Regarding the agreement, we are satisfied that the trial judge fully considered the surrounding facts and assessed the credibility of the witness in reaching his conclusions. The record is clear that defendant was well aware of plaintiff's desire to relocate, that he had the proposed agreement for weeks, and he participated in modifying the language. Furthermore, defendant had ample time to consult an attorney to review this agreement, just as he had with the earlier agreement.
Upon our careful review of the record, we conclude that the trial court's finding that defendant's decision to sign the consent agreement was his own decision and was not made under duress, is amply supported by the record.
Defendant also argues that the consent order constitutes exceptional circumstances necessitating relief under Rule 4:50(f). Defendant argues that if the consent order is not set aside, the result would be "unjust, oppressive, and inequitable."
Rule 4:50(f) permits courts to vacate judgments for "any other reason justifying relief from the operation of the judgment or order." The rule affords relief only when "truly exceptional circumstances are present." Hous. Auth. of Morristown v. Little, 135 N.J. 274, 286 (1994) (quoting Baumann v. Marinaro, 95 N.J. 380, 395 (1984)). Rule 4:50(f) "is designed to reconcile the strong interests in finality of judgments and judicial efficiency with the equitable notion that courts should have authority to avoid an unjust result in any given case." US Bank Nat.

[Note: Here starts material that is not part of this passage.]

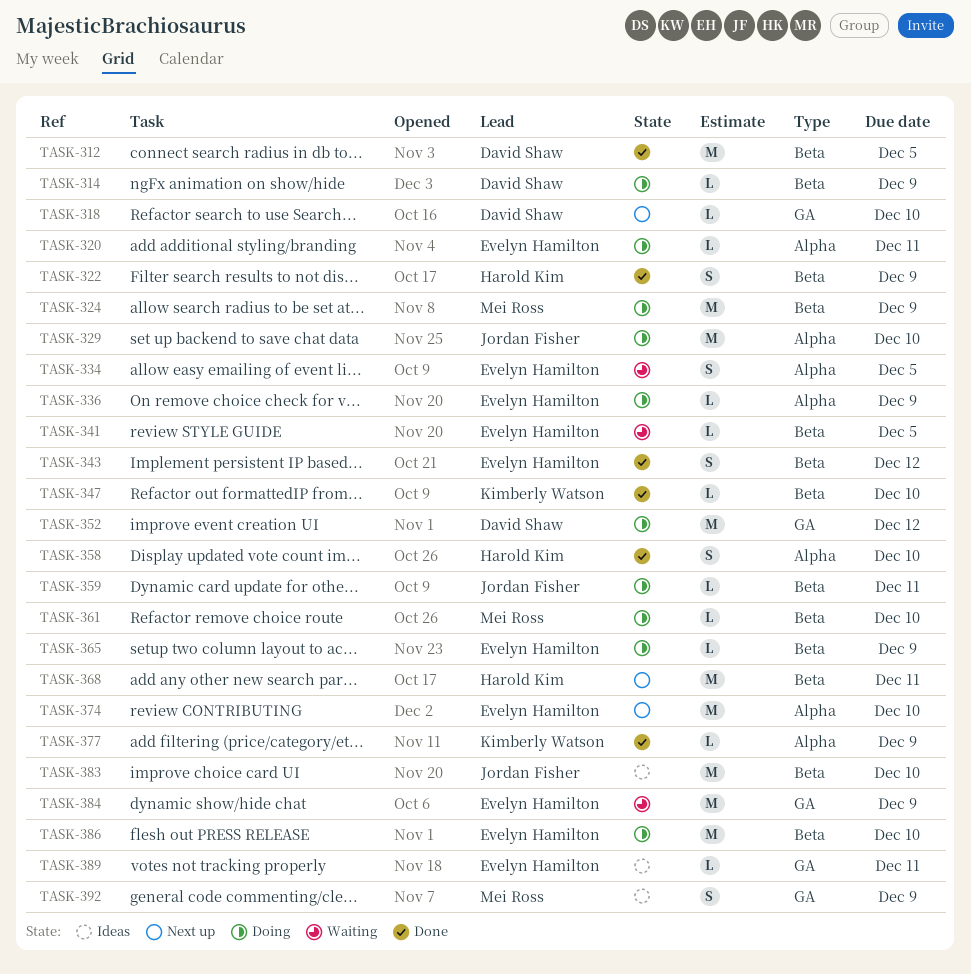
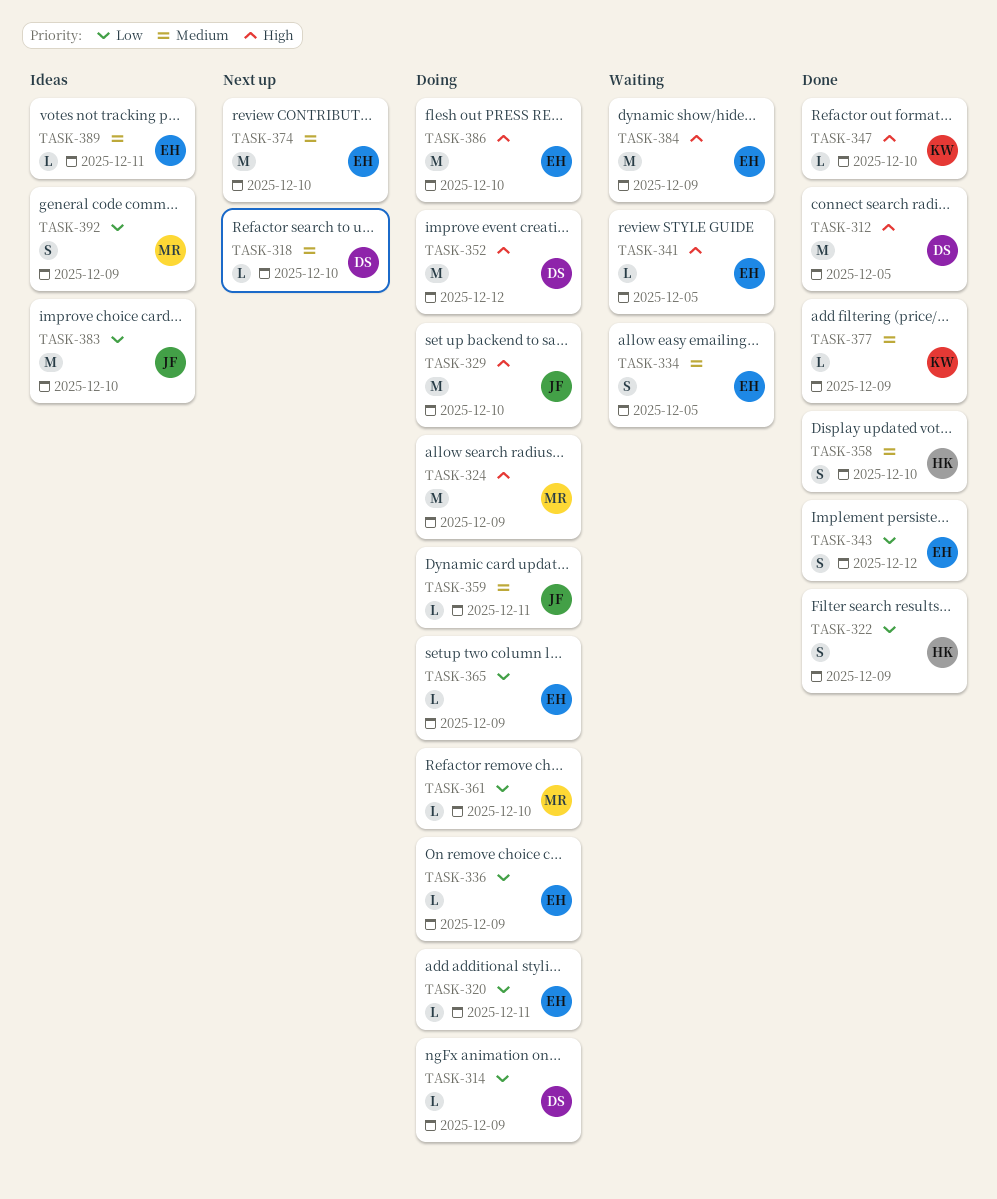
TASK-368: present -> none

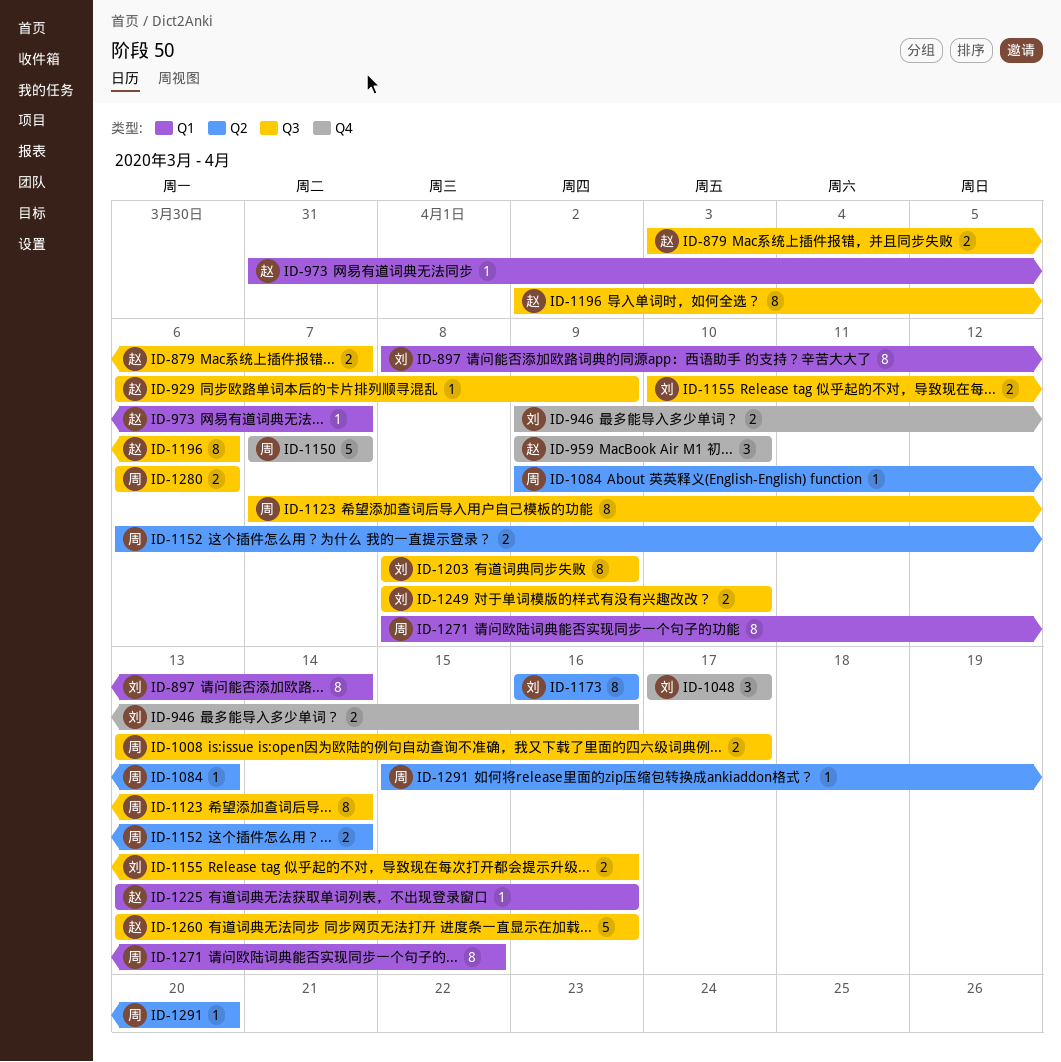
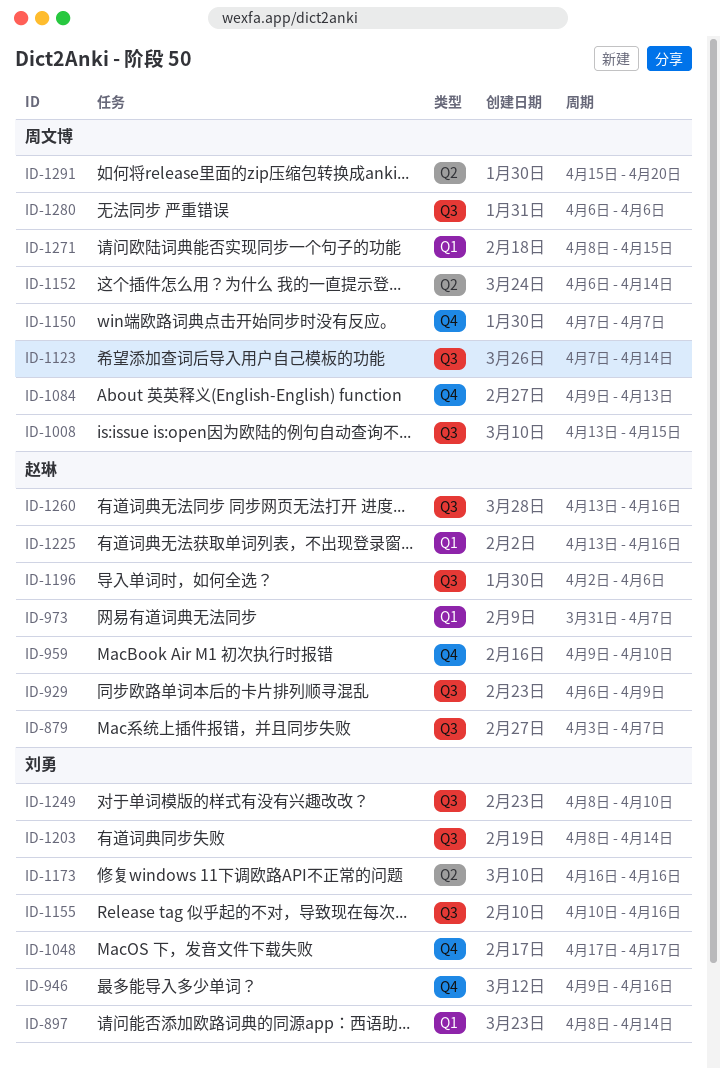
ID-1008, due: Apr 17 -> Apr 15
ID-1084, label: Q2 -> Q4
ID-1203, due: Apr 9 -> Apr 14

Ass'n v. Guillaume, 209 N.J. 449, 467 (2012) (citations omitted) (internal quotation marks omitted).
This case presents no such exceptional circumstances. Defendant voluntarily consented to plaintiff's relocation of the children to Florida. As discussed previously, defendant did not face extraordinary pressure from plaintiff such that it provoked him to do what he otherwise would not have done. Similarly, defendant's failure to seek independent representation of counsel did not prevent him from voluntarily signing the consent agreement. The fact that defendant now believes that the terms of the agreement are unfavorable to him does not warrant invalidation of the consent order.
Moreover, a mother's desire to relocate her children after the parents' separation is by no means unusual. Courts routinely permit such long distance relocations of children. Such relocations are not oppressive to the non-custodial parent, as improvements in technology have revolutionized the ability of a parent to communicate with his children over long distances. Baures v. Lewis, supra, 167 N.J. at 105. Plaintiff and defendant in this case negotiated a comprehensive agreement that utilizes technology to provide defendant with numerous opportunities to visit and communicate with his children. As such, the consent order does not appear to be "unjust, oppressive, or inequitable."
For the above mentioned reasons, the trial judge's findings are affirmed.